- [Task item] Please transcribe the lines in each of the following rows, reproducing every character, line break, and language as it appears.

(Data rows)
################
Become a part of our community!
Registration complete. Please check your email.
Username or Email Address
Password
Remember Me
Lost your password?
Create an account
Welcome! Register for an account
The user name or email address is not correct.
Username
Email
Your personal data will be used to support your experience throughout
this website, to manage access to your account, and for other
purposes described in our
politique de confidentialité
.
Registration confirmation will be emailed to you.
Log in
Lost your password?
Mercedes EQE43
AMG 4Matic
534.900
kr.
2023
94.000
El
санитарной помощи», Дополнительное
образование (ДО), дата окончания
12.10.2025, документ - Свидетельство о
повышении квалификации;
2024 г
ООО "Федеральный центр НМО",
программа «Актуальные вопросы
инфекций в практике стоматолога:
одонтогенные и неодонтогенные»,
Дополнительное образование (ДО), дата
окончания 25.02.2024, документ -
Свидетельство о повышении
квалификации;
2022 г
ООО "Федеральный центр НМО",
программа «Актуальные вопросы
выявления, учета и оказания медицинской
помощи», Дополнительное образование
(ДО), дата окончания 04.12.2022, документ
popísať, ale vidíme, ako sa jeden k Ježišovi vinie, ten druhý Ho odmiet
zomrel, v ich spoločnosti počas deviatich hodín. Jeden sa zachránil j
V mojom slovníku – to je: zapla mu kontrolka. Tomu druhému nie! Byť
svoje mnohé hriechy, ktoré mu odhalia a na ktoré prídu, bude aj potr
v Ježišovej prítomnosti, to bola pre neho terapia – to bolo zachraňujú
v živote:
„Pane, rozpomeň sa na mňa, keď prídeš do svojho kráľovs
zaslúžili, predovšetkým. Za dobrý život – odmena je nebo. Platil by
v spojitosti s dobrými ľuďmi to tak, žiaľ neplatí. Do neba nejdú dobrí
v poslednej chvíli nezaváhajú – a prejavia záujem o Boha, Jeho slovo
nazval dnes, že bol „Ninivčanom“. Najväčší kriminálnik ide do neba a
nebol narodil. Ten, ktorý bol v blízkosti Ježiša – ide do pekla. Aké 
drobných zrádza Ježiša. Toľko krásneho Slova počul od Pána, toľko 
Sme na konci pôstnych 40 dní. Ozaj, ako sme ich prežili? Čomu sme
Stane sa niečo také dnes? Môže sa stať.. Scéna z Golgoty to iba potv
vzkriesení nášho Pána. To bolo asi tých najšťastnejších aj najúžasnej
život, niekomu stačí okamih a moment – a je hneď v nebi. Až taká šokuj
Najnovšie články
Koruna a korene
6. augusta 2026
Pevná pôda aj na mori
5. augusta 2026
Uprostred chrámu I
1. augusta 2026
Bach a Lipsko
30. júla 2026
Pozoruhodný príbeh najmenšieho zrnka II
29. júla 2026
################
- [Final answer]
Become a part of our community!
Registration complete. Please check your email.
Username or Email Address
Password
Remember Me
Lost your password?
Create an account
Welcome! Register for an account
The user name or email address is not correct.
Username
Email
Your personal data will be used to support your experience throughout
this website, to manage access to your account, and for other
purposes described in our
politique de confidentialité
.
Registration confirmation will be emailed to you.
Log in
Lost your password?
Mercedes EQE43
AMG 4Matic
534.900
kr.
2023
94.000
El
санитарной помощи», Дополнительное
образование (ДО), дата окончания
12.10.2025, документ - Свидетельство о
повышении квалификации;
2024 г
ООО "Федеральный центр НМО",
программа «Актуальные вопросы
инфекций в практике стоматолога:
одонтогенные и неодонтогенные»,
Дополнительное образование (ДО), дата
окончания 25.02.2024, документ -
Свидетельство о повышении
квалификации;
2022 г
ООО "Федеральный центр НМО",
программа «Актуальные вопросы
выявления, учета и оказания медицинской
помощи», Дополнительное образование
(ДО), дата окончания 04.12.2022, документ
popísať, ale vidíme, ako sa jeden k Ježišovi vinie, ten druhý Ho odmiet
zomrel, v ich spoločnosti počas deviatich hodín. Jeden sa zachránil j
V mojom slovníku – to je: zapla mu kontrolka. Tomu druhému nie! Byť
svoje mnohé hriechy, ktoré mu odhalia a na ktoré prídu, bude aj potr
v Ježišovej prítomnosti, to bola pre neho terapia – to bolo zachraňujú
v živote:
„Pane, rozpomeň sa na mňa, keď prídeš do svojho kráľovs
zaslúžili, predovšetkým. Za dobrý život – odmena je nebo. Platil by
v spojitosti s dobrými ľuďmi to tak, žiaľ neplatí. Do neba nejdú dobrí
v poslednej chvíli nezaváhajú – a prejavia záujem o Boha, Jeho slovo
nazval dnes, že bol „Ninivčanom“. Najväčší kriminálnik ide do neba a
nebol narodil. Ten, ktorý bol v blízkosti Ježiša – ide do pekla. Aké 
drobných zrádza Ježiša. Toľko krásneho Slova počul od Pána, toľko 
Sme na konci pôstnych 40 dní. Ozaj, ako sme ich prežili? Čomu sme
Stane sa niečo také dnes? Môže sa stať.. Scéna z Golgoty to iba potv
vzkriesení nášho Pána. To bolo asi tých najšťastnejších aj najúžasnej
život, niekomu stačí okamih a moment – a je hneď v nebi. Až taká šokuj
Najnovšie články
Koruna a korene
6. augusta 2026
Pevná pôda aj na mori
5. augusta 2026
Uprostred chrámu I
1. augusta 2026
Bach a Lipsko
30. júla 2026
Pozoruhodný príbeh najmenšieho zrnka II
29. júla 2026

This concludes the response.